The meaty stuff arises mostly from the passengers trying to put things right again, although another running joke is Edawakare doing his utmost providing his passengers with that “time-slip sensation” – he’ll play up the weird sound effects, make them put on goggles, offer them candy etc just so they feel they’re going back in time. It’s pretty hilarious how Edawakare thinks he’s doing something extra for his passengers, only for them to realise all these gimmicks don’t really contribute to anything, hahaha. The cafe staff also follow this drama called “Criminal Detective”, which is about a cop who is also a criminal, and it’s pretty hilarious how this fictional drama ties in with the actual one. I also love that the drama featured pretty solid guest stars every episode – I was pretty tickled to see Nakamura Toru and Kuriyama Chiaki among them and their storylines were good. This was also probably the first drama where I did not dislike Kanjiya Shihori as much (loathed her in Love Shuffle and her character in Jiken Kyuumei was a complete yawn).

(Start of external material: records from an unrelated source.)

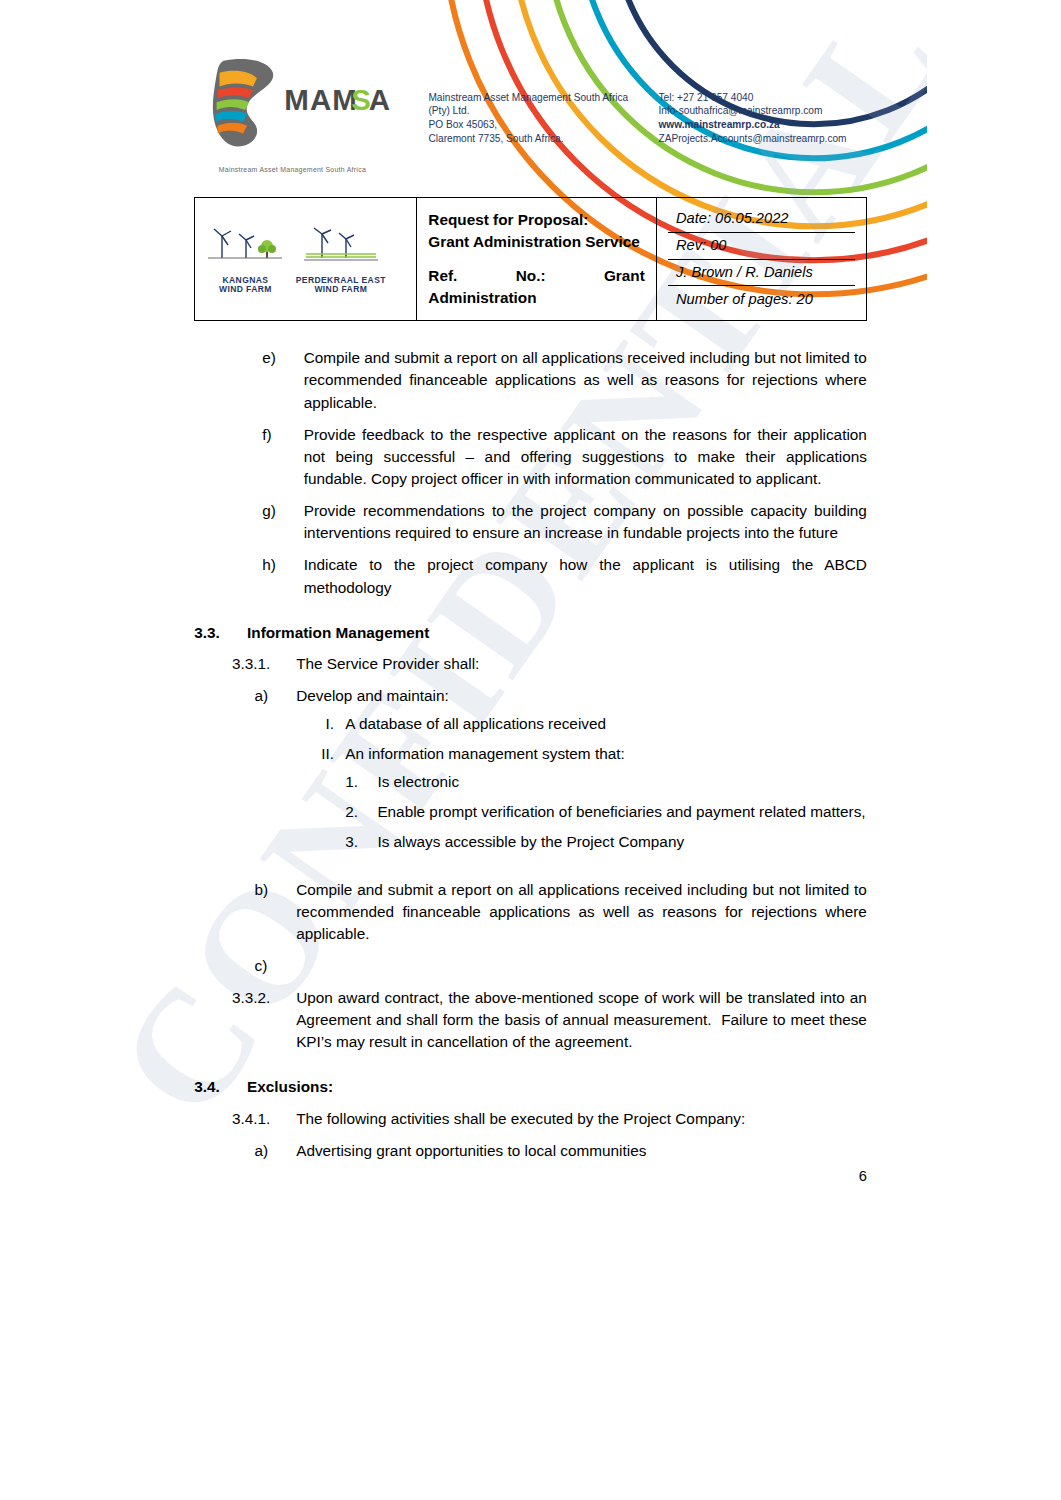CONFIDENTIAL
MAM S A
Mainstream Asset Management South Africa
Mainstream Asset Management South Africa
(Pty) Ltd.
PO Box 45063,
Claremont 7735, South Africa.
Tel: +27 21 657 4040
Info-southafrica@mainstreamrp.com
www.mainstreamrp.co.za
ZAProjects.Accounts@mainstreamrp.com
| KANGNAS WIND FARM PERDEKRAAL EAST WIND FARM | Request for Proposal: Grant Administration Service Ref. No.: Grant Administration | / Date : 06.05.2022 / / Rev : 00 / / J. Brown / R. Daniels / / Number of pages: 20 / |
e) Compile and submit a report on all applications received including but not limited to recommended financeable applications as well as reasons for rejections where applicable.
f) Provide feedback to the respective applicant on the reasons for their application not being successful – and offering suggestions to make their applications fundable. Copy project officer in with information communicated to applicant.
g) Provide recommendations to the project company on possible capacity building interventions required to ensure an increase in fundable projects into the future
h) Indicate to the project company how the applicant is utilising the ABCD methodology
3.3. Information Management
3.3.1. The Service Provider shall:
a) Develop and maintain:
I. A database of all applications received
II. An information management system that:
1. Is electronic
2. Enable prompt verification of beneficiaries and payment related matters,
3. Is always accessible by the Project Company
b) Compile and submit a report on all applications received including but not limited to recommended financeable applications as well as reasons for rejections where applicable.
c)
3.3.2. Upon award contract, the above-mentioned scope of work will be translated into an Agreement and shall form the basis of annual measurement. Failure to meet these KPI’s may result in cancellation of the agreement.
3.4. Exclusions:
3.4.1. The following activities shall be executed by the Project Company:
a) Advertising grant opportunities to local communities
6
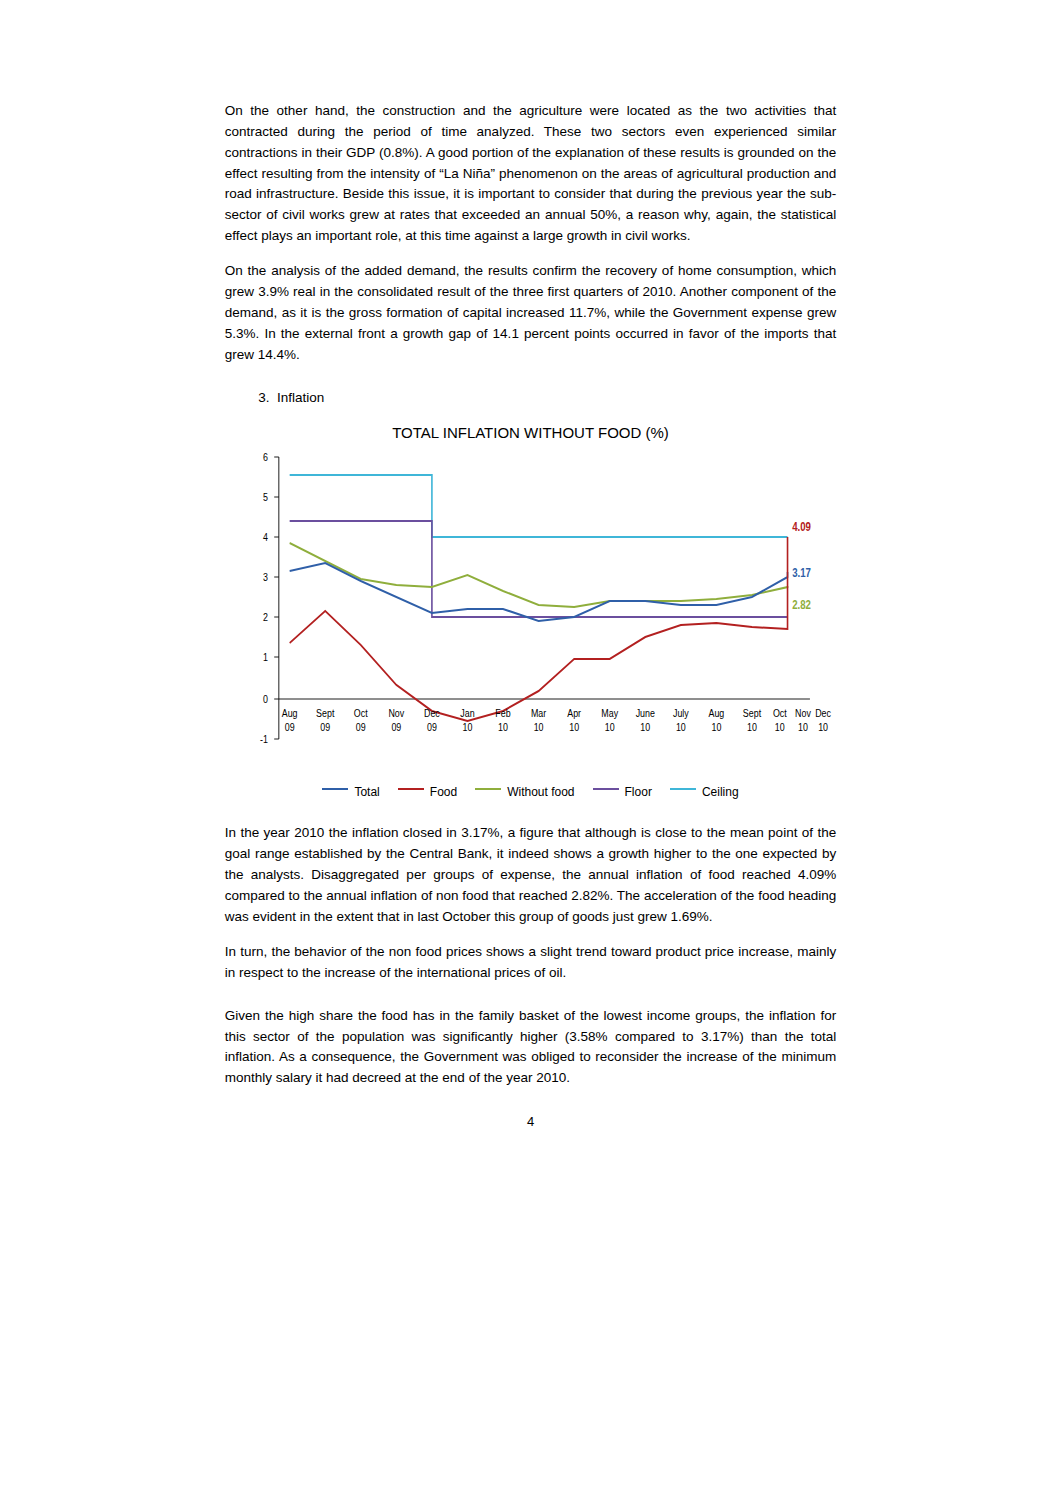On the other hand, the construction and the agriculture were located as the two activities that contracted during the period of time analyzed. These two sectors even experienced similar contractions in their GDP (0.8%). A good portion of the explanation of these results is grounded on the effect resulting from the intensity of “La Niña” phenomenon on the areas of agricultural production and road infrastructure. Beside this issue, it is important to consider that during the previous year the sub-sector of civil works grew at rates that exceeded an annual 50%, a reason why, again, the statistical effect plays an important role, at this time against a large growth in civil works.
On the analysis of the added demand, the results confirm the recovery of home consumption, which grew 3.9% real in the consolidated result of the three first quarters of 2010. Another component of the demand, as it is the gross formation of capital increased 11.7%, while the Government expense grew 5.3%. In the external front a growth gap of 14.1 percent points occurred in favor of the imports that grew 14.4%.
3. Inflation
TOTAL INFLATION WITHOUT FOOD (%)
6 5 4 3 2 1 0 -1 4.09 3.17 2.82 Aug 09 Sept 09 Oct 09 Nov 09 Dec 09 Jan 10 Feb 10 Mar 10 Apr 10 May 10 June 10 July 10 Aug 10 Sept 10 Oct 10 Nov 10 Dec 10
Total Food Without food Floor Ceiling
In the year 2010 the inflation closed in 3.17%, a figure that although is close to the mean point of the goal range established by the Central Bank, it indeed shows a growth higher to the one expected by the analysts. Disaggregated per groups of expense, the annual inflation of food reached 4.09% compared to the annual inflation of non food that reached 2.82%. The acceleration of the food heading was evident in the extent that in last October this group of goods just grew 1.69%.
In turn, the behavior of the non food prices shows a slight trend toward product price increase, mainly in respect to the increase of the international prices of oil.
Given the high share the food has in the family basket of the lowest income groups, the inflation for this sector of the population was significantly higher (3.58% compared to 3.17%) than the total inflation. As a consequence, the Government was obliged to reconsider the increase of the minimum monthly salary it had decreed at the end of the year 2010.
4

I don’t recall this drama getting a lot of buzz during its run, but it being so low-key is also part of its charm. The episodes keep getting better and the last one ends with the viewers getting Edawakare’s side of the story, which is kinda cool. I like that he remains as indecisive and full of explanations to justify his hesitant nature as ever, but when the situation really calls for it, he makes the decision like a man and just moves on with it stoically.
The drama is penned by Bakarythm, who also starred as Cafe Choice’s boss. I thought the writing was witty and tight, there wasn’t any superfluous scene and nothing felt slow or dragged out, even though characters go through at least two attempts per episode to put things right. And the writing was such that I usually ended up rooting for the character to get it right and derive important lessons learnt from the experience. The title of the drama is a play on the Japanese word 選択 (sentaku, which means choice) and タクシー (taxi), also neatly reflected in the name of the cafe, and the various choices the passengers make throughout the drama. I love wordplay like this.
Given that the drama offerings these days aren’t particularly exciting or fall short of expectations, it’s lovely to be able to indulge in a gem like Suteki na Sen Taxi. I heartily recommend it!